Task description -
Please go through the records below and return every line holding the word "utils".

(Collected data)

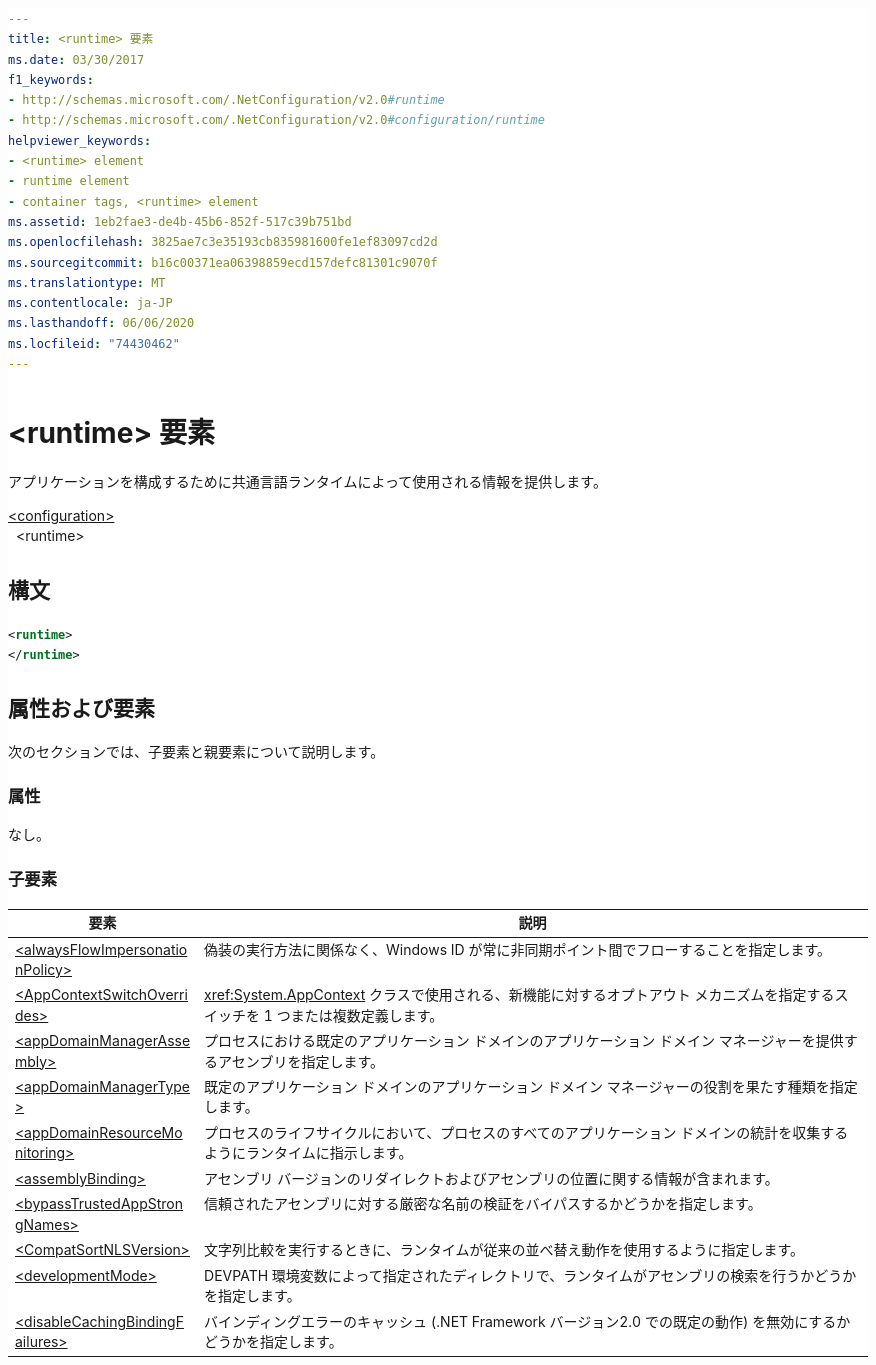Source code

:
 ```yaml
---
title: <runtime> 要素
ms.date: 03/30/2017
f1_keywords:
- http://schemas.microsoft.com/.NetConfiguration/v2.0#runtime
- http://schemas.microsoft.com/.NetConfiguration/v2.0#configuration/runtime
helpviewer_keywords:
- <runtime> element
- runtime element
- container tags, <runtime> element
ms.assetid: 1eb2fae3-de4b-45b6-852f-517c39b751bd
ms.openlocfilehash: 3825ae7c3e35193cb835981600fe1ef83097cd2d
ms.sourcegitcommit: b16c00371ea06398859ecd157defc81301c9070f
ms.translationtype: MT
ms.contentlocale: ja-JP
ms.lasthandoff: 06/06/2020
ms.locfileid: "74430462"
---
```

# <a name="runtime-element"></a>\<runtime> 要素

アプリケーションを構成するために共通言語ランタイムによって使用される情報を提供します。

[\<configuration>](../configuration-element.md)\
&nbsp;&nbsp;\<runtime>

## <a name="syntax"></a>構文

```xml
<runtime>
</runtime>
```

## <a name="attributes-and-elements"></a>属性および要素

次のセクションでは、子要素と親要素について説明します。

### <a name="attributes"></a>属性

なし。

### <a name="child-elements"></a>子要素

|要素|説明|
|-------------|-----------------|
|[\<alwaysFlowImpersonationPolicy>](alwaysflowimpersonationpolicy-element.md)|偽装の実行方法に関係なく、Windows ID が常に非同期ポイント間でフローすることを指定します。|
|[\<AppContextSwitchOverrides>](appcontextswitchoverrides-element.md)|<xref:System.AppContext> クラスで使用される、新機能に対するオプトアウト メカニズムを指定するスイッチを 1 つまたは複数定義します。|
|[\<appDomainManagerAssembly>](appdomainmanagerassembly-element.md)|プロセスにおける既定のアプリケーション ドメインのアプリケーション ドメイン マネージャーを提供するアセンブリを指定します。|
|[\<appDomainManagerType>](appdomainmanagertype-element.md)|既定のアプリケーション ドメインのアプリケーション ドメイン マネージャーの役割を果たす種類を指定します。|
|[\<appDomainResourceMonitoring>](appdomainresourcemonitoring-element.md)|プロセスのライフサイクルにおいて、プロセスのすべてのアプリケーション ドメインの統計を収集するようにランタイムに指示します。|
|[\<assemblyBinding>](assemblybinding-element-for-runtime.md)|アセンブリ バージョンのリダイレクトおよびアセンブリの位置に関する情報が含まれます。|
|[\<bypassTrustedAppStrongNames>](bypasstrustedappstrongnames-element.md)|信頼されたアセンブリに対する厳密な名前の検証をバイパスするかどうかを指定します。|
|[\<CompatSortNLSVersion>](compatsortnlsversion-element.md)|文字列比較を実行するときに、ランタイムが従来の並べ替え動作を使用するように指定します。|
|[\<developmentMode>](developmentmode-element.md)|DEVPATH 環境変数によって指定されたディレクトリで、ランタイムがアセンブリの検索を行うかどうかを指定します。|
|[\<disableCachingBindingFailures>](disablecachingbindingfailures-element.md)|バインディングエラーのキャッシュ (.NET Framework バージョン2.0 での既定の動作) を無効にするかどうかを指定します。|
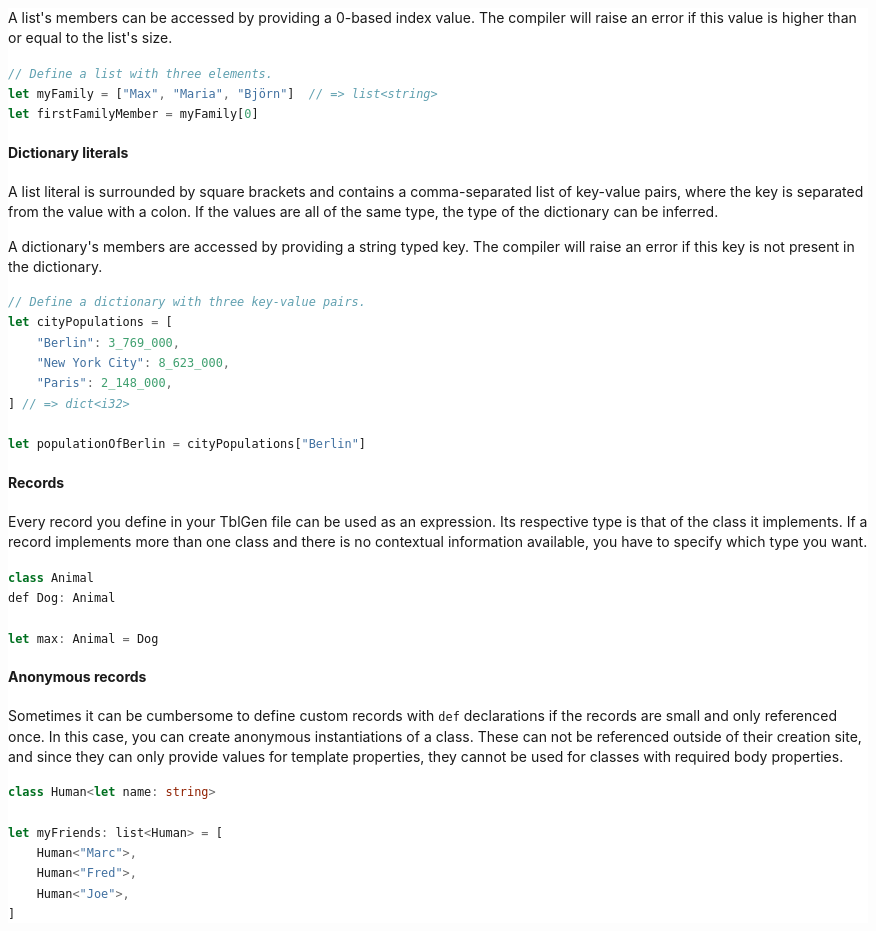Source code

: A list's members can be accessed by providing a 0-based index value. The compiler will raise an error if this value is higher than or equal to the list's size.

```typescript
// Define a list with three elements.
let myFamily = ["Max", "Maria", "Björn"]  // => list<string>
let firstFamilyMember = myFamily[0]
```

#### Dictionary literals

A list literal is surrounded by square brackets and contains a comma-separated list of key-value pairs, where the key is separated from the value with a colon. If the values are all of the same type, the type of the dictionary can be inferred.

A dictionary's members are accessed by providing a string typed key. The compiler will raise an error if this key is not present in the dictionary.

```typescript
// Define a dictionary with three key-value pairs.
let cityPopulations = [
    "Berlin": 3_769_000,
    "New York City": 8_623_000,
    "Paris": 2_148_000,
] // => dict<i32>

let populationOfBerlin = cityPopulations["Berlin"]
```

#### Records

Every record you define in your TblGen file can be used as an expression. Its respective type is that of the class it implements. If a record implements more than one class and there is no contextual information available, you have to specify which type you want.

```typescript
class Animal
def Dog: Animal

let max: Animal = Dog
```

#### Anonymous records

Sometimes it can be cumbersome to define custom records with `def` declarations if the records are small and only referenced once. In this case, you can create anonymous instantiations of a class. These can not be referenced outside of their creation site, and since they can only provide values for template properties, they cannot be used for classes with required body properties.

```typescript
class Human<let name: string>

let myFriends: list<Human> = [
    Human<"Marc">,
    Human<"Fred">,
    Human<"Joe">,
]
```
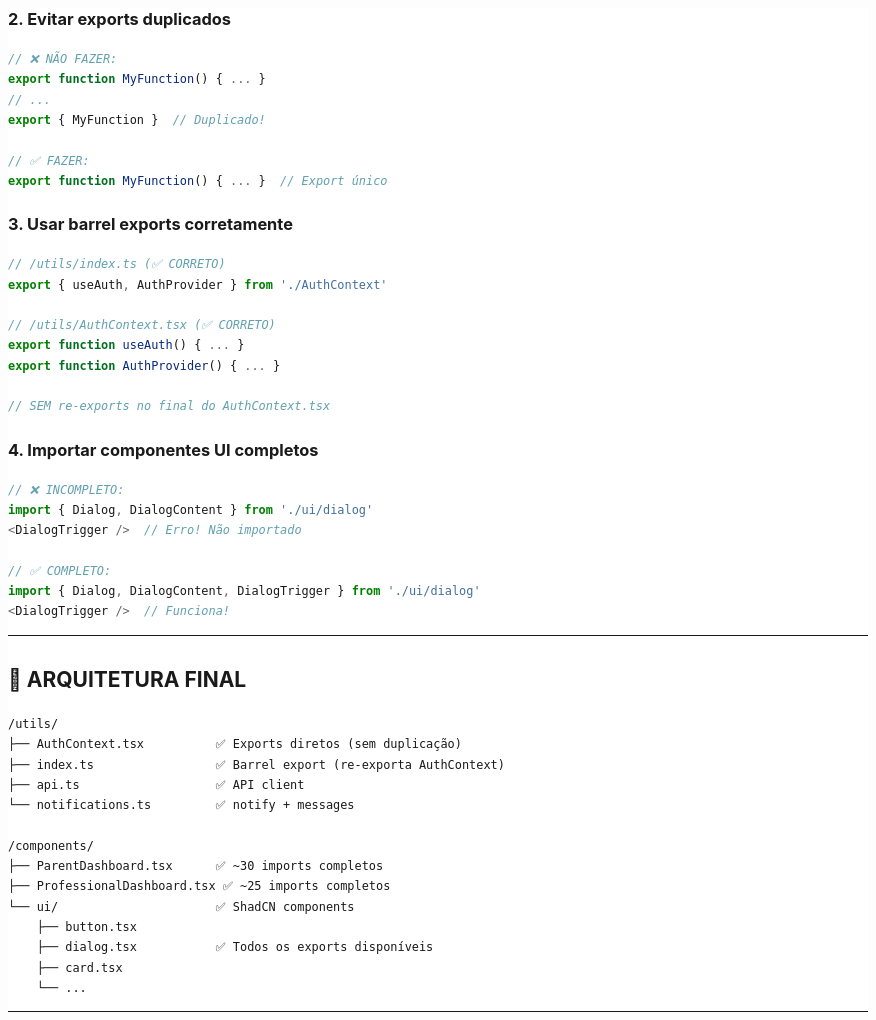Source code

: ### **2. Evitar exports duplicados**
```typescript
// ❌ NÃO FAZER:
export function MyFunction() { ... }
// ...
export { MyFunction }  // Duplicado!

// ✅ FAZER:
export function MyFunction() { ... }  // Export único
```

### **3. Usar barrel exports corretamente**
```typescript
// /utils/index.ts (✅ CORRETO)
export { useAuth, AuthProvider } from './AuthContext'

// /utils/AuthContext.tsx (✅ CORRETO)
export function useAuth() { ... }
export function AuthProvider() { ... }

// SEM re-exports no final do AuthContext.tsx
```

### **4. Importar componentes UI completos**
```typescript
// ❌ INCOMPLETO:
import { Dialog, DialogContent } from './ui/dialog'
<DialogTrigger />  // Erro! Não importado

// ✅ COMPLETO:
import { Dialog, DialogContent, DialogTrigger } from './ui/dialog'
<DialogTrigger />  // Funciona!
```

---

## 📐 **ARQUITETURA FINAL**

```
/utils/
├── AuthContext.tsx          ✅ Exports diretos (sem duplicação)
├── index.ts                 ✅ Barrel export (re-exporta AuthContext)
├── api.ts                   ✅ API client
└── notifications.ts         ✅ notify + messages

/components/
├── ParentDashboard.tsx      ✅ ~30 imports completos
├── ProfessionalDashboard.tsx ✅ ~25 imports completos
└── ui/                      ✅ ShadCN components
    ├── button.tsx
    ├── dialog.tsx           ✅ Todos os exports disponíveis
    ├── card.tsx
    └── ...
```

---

Exercise output -
// /utils/index.ts (✅ CORRETO)
// /utils/AuthContext.tsx (✅ CORRETO)
/utils/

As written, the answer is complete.